Could you copy, word for word, the part of the A/C leak thread starting with "Now you have" and going on through "kit and dye."?
======== SOURCE EXTRACT ========
# A/C Leak



## ukrkoz (Dec 31, 2010)

cheers. have shop do it. you can start tossing money at it, buying dye etc, then you'll have to replace parts, which means - evacuate system and fully recharge anyway. might as well gid id done right from the get go.


----------



## polarzak (Dec 1, 2008)

Personally, I would throw a can of leak detector in it and if the leak is found, fix it, as I have an evacuation pump and the gauges for refilling. Unless you have a pump and gauges, you probably should do as ukrkoz says, and take it to a shop. Be prepared to pay more than $150 though.


----------



## D-rock (May 23, 2011)

If it is leaking that fast then you should be able to see some wet area along one of the pipe joints or on the condenser itself. replace leaking part then take to shop to have a/c system vacuum and charged. If blowing warm then not to much is left in the system, just remove leaking part slowly to keep from allowing anything left in it to spray on you. Good luck


----------



## silver_flash (Sep 28, 2012)

when it's blowing warm is the AC turning on and off? you will hear it clicking on and off when the refrigerant is low. Answer this and then we can troubleshoot to the next step.


----------



## silver_flash (Sep 28, 2012)

you won't see any wet area when it takes weeks to get warm again. I refilled 3 cars a few years back with the refrigerant without oil to lubricate and all 3 AC died by the next summer. have to get the free on with lubricant.


----------



## UnderCoverGuy11 (Sep 28, 2012)

Put dye in, find leak. Don't worry about purging the system since it's leaking out anyway. When it runs warm again and the refrigerant is gone, replace the o-ring or whatever is leaking, and make sure you replace your dryer, it should be replaced every time the system is opened. 

Now you have your leaks fixed, go to a shop, and pay 100 and tell them to pull vacuum and recharge by weight. They should charge you about 100. 

30 bucks for dryer or so, and add cost of whatever is causing your leak, plus the 20 or so for the UV kit and dye. 

Worth it to DIY, not incredibly difficult.


----------



## silver_flash (Sep 28, 2012)

I just fixed an air conditioner in a Chrysler Concorde and it seemed like the free on had leaked out. the air was warm. but the compressor wasn't turning off and on. the compressor wouldn't eve. turn on. there is a transducer that senses the pressure and tells the compressor to turn on and off. don't spend money in die if the compressor isn't turning on.


----------



## silver_flash (Sep 28, 2012)

the r134a with out lubricating oil will ruin ac parts.


----------



## UnderCoverGuy11 (Sep 28, 2012)

silver_flash said:


> I just fixed an air conditioner in a Chrysler Concorde and it seemed like the free on had leaked out. the air was warm. but the compressor wasn't turning off and on. the compressor wouldn't eve. turn on. there is a transducer that senses the pressure and tells the compressor to turn on and off. don't spend money in die if the compressor isn't turning on.


True but his A/C works, it's just leaking out.


----------



## silver_flash (Sep 28, 2012)

right. the Concorde ac also worked and it also needed refrigerant and it also stopped blowing cold air 4 months later. it's the same scenario.


----------
======== ENTRIES PROVIDED ========
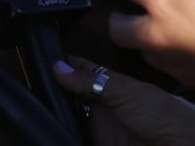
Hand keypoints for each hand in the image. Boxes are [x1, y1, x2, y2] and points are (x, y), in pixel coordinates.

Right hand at [53, 56, 194, 145]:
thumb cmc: (160, 114)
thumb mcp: (124, 92)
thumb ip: (91, 81)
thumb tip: (58, 67)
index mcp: (111, 85)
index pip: (82, 71)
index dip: (64, 64)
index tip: (41, 57)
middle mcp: (102, 104)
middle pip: (72, 94)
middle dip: (55, 88)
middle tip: (34, 81)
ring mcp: (99, 126)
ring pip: (71, 115)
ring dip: (58, 111)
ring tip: (39, 102)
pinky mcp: (98, 141)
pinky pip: (76, 135)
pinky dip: (66, 131)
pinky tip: (53, 125)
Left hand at [80, 0, 194, 96]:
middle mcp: (155, 32)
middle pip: (118, 28)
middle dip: (120, 18)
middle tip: (133, 10)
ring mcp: (169, 59)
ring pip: (143, 48)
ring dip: (148, 37)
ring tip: (170, 26)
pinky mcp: (185, 79)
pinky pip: (168, 64)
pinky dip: (173, 52)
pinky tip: (193, 45)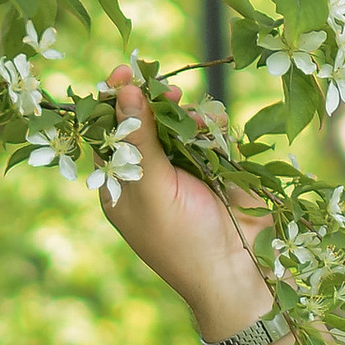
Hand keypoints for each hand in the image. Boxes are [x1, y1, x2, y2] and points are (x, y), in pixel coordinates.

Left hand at [98, 66, 273, 341]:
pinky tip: (214, 128)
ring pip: (177, 125)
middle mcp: (148, 176)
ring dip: (186, 114)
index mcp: (120, 186)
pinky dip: (210, 127)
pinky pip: (207, 135)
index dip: (112, 102)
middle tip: (167, 88)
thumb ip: (139, 139)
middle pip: (143, 122)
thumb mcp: (153, 188)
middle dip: (153, 102)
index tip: (122, 73)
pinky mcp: (215, 169)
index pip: (107, 134)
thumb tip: (124, 91)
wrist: (237, 271)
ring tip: (196, 119)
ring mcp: (183, 171)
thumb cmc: (184, 240)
========
◆ EXERCISE RESPONSE
Now you have your leaks fixed, go to a shop, and pay 100 and tell them to pull vacuum and recharge by weight. They should charge you about 100. 

30 bucks for dryer or so, and add cost of whatever is causing your leak, plus the 20 or so for the UV kit and dye.